Harrison Doesn't Know When to Stop 11 Dec 2001
By B. Walsh - Published on Amazon.com
Format:Paperback
The first "Bill" book was good. Not great, but decent, funny and satirically sharp. The rest of the series is barely-mitigated garbage. By this point, he's clearly not even writing the stuff at all, as one "co-author" after another takes over. Sadly, it's difficult to see how it would be any better if he had. Harrison can write great, lively, funny, inventive sci-fi: the early "Rat" books, "Deathworld". "Deathworld" works so well because he wrote three short books, one short story and then stopped (or converted its protagonist into the Rat, one could argue). But the Rat books decay into a muddle when it becomes clear that Harrison just thrives on the stock elements of the stories; the capers, gadgets and booze. Continuity and development can go hang. Who cares if English was the native language of Jim diGriz's homeworld in some books but has to learn it in others? Who cares that the man who has dealt with money in every form from coin to electronic transfer can suddenly be confused by a wallet and its contents? Stick with the ride and it'll all work out OK. The Rat character and the main ingredients are good enough. After a while, though, the contempt that Harrison exudes for his audience starts to get wearing. If Harrison doesn't care enough to keep consistent about basic details of his major character's history, why should we care about him at all?

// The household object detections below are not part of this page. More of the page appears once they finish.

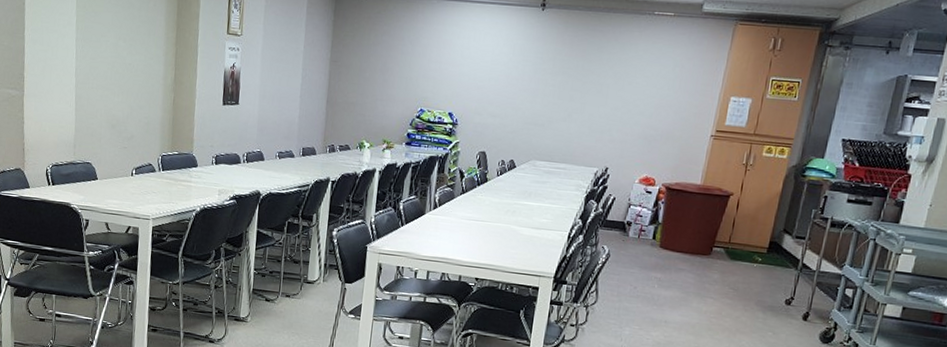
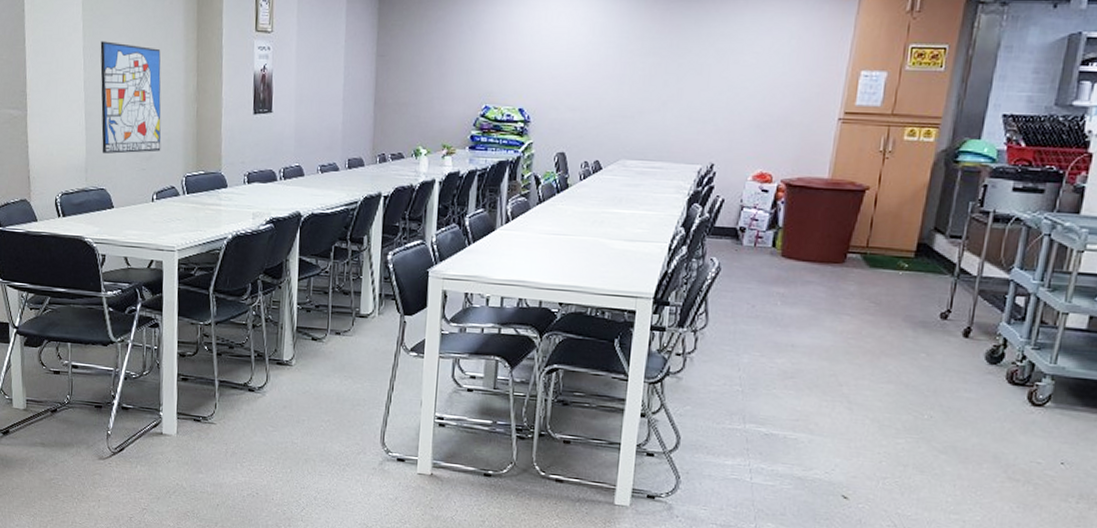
wall art: none [89,34,144,133] -> present [100,41,161,154]

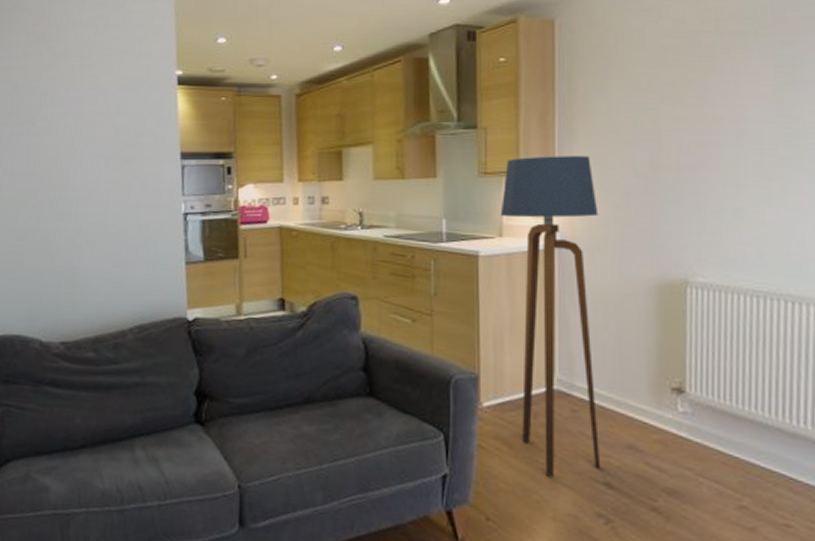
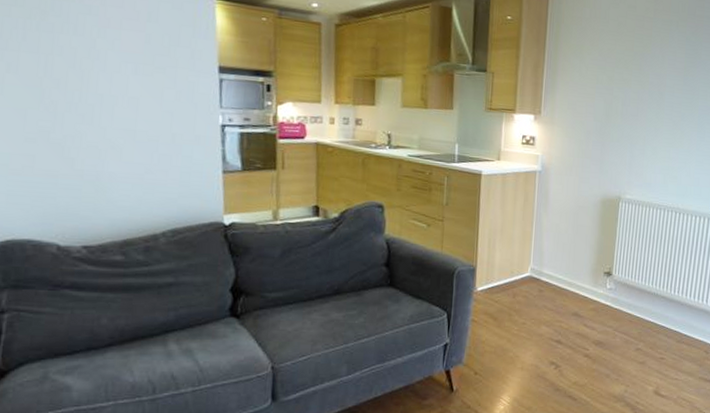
floor lamp: present [500,156,601,477] -> none [499,99,568,339]

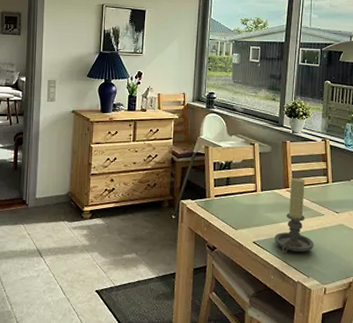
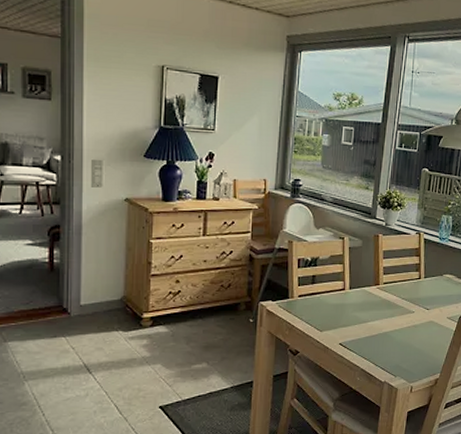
candle holder: present [274,177,314,254] -> none [362,273,403,355]

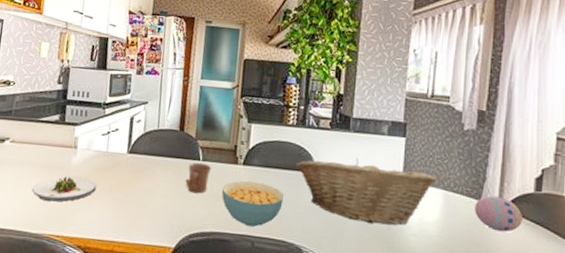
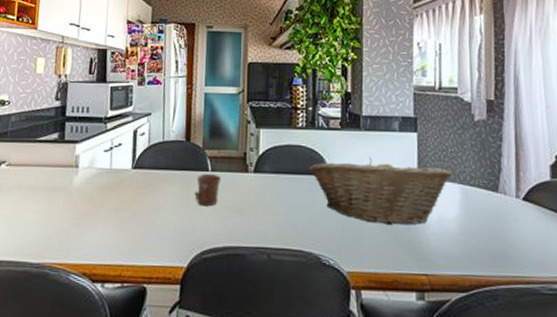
salad plate: present [31,175,97,202] -> none [31,196,101,227]
cereal bowl: present [221,181,284,227] -> none [233,189,298,238]
decorative egg: present [475,195,522,232] -> none [493,186,542,224]

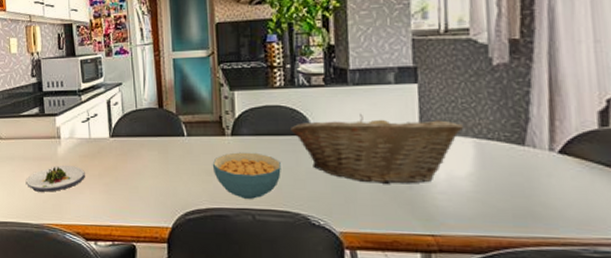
salad plate: none [31,196,101,227] -> present [25,165,85,192]
mug: present [194,173,221,207] -> none [172,138,197,171]
cereal bowl: none [233,189,298,238] -> present [212,152,281,199]

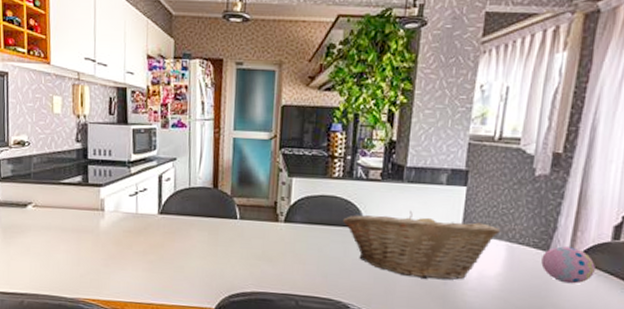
salad plate: present [25,165,85,192] -> none [61,239,129,266]
cereal bowl: present [212,152,281,199] -> none [262,239,329,286]
decorative egg: none [518,138,586,180] -> present [541,246,595,284]

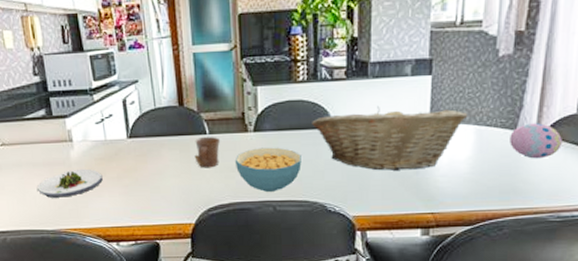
salad plate: none [61,239,129,266] -> present [36,168,103,198]
mug: none [222,221,249,254] -> present [194,136,220,168]
cereal bowl: none [262,239,329,286] -> present [234,147,302,192]

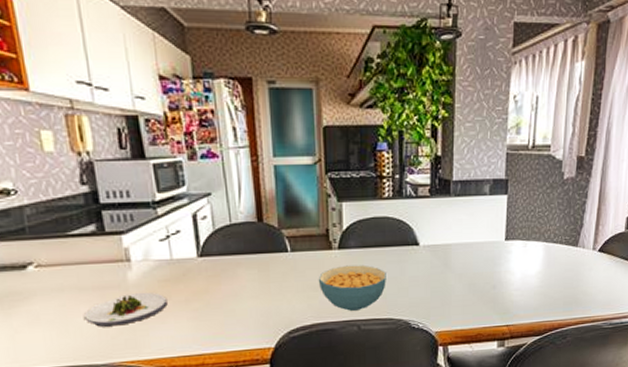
mug: present [194,136,220,168] -> none [274,254,302,288]
fruit basket: present [312,105,468,170] -> none [397,223,538,286]
decorative egg: present [510,123,562,159] -> none [572,240,614,272]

But with "Bill", we reach this point after Book 1. The character is not as accessible, his lot in life not as enjoyable to read about, the reversals he suffers tiresome. Add in some often appallingly bad attempts at genre parody (the Cyberpunk and Orson Scott Card efforts in one of this series, in particular, were cringe-makingly horrible) and it's no surprise that in every used SF bookstore I've seen, a chunk of the Harry Harrison shelfspace is taken by barely-touched copies of "Bill the Galactic Hero And Something Or Other" by Harry Harrison And Some Guy. I've read them all once and will never touch any of them again. Harrison clearly doesn't care about Bill, and nor do I.

Funny, satiric look at the Gulf War through the eyes of Bill 30 Sep 1996
By A Customer - Published on Amazon.com
Format:Paperback
Harris and Harrison have taken their Galactic Hero into the
middle of a war for control of vital neutron mines. This book
takes Bill back to satiric vision created by Harrison in the
original book, Bill the Galatic Hero. Funny, occasionally
moving, with an undercurrent of contemporary commentary on the
nature of war--and people who like their jokes well-aged.